Saved data entries

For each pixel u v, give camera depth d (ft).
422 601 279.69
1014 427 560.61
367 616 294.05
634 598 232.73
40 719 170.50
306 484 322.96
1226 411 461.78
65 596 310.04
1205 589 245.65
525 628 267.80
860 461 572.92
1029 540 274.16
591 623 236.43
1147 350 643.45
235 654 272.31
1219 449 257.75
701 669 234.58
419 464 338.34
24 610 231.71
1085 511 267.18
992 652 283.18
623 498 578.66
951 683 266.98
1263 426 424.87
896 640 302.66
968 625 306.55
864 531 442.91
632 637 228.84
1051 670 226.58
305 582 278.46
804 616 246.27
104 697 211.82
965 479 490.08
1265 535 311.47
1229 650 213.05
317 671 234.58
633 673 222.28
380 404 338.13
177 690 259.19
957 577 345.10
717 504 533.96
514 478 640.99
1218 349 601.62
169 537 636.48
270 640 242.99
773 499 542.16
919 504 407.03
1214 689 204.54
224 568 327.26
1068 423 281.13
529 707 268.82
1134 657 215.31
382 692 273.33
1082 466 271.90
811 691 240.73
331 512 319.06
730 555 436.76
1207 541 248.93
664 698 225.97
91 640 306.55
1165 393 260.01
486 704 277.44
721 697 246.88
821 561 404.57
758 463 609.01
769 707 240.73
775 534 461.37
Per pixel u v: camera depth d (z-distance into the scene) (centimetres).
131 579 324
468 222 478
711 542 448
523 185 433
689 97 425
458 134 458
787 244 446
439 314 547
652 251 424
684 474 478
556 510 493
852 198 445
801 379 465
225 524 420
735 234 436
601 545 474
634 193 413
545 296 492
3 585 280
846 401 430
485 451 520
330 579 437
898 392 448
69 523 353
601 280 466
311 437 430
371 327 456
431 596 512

Task description:
Reproduce, word for word, all of the entries above.

Solution to this task:
For each pixel u v, give camera depth d (ft).
422 601 279.69
1014 427 560.61
367 616 294.05
634 598 232.73
40 719 170.50
306 484 322.96
1226 411 461.78
65 596 310.04
1205 589 245.65
525 628 267.80
860 461 572.92
1029 540 274.16
591 623 236.43
1147 350 643.45
235 654 272.31
1219 449 257.75
701 669 234.58
419 464 338.34
24 610 231.71
1085 511 267.18
992 652 283.18
623 498 578.66
951 683 266.98
1263 426 424.87
896 640 302.66
968 625 306.55
864 531 442.91
632 637 228.84
1051 670 226.58
305 582 278.46
804 616 246.27
104 697 211.82
965 479 490.08
1265 535 311.47
1229 650 213.05
317 671 234.58
633 673 222.28
380 404 338.13
177 690 259.19
957 577 345.10
717 504 533.96
514 478 640.99
1218 349 601.62
169 537 636.48
270 640 242.99
773 499 542.16
919 504 407.03
1214 689 204.54
224 568 327.26
1068 423 281.13
529 707 268.82
1134 657 215.31
382 692 273.33
1082 466 271.90
811 691 240.73
331 512 319.06
730 555 436.76
1207 541 248.93
664 698 225.97
91 640 306.55
1165 393 260.01
486 704 277.44
721 697 246.88
821 561 404.57
758 463 609.01
769 707 240.73
775 534 461.37
Per pixel u v: camera depth d (z-distance into the scene) (centimetres).
131 579 324
468 222 478
711 542 448
523 185 433
689 97 425
458 134 458
787 244 446
439 314 547
652 251 424
684 474 478
556 510 493
852 198 445
801 379 465
225 524 420
735 234 436
601 545 474
634 193 413
545 296 492
3 585 280
846 401 430
485 451 520
330 579 437
898 392 448
69 523 353
601 280 466
311 437 430
371 327 456
431 596 512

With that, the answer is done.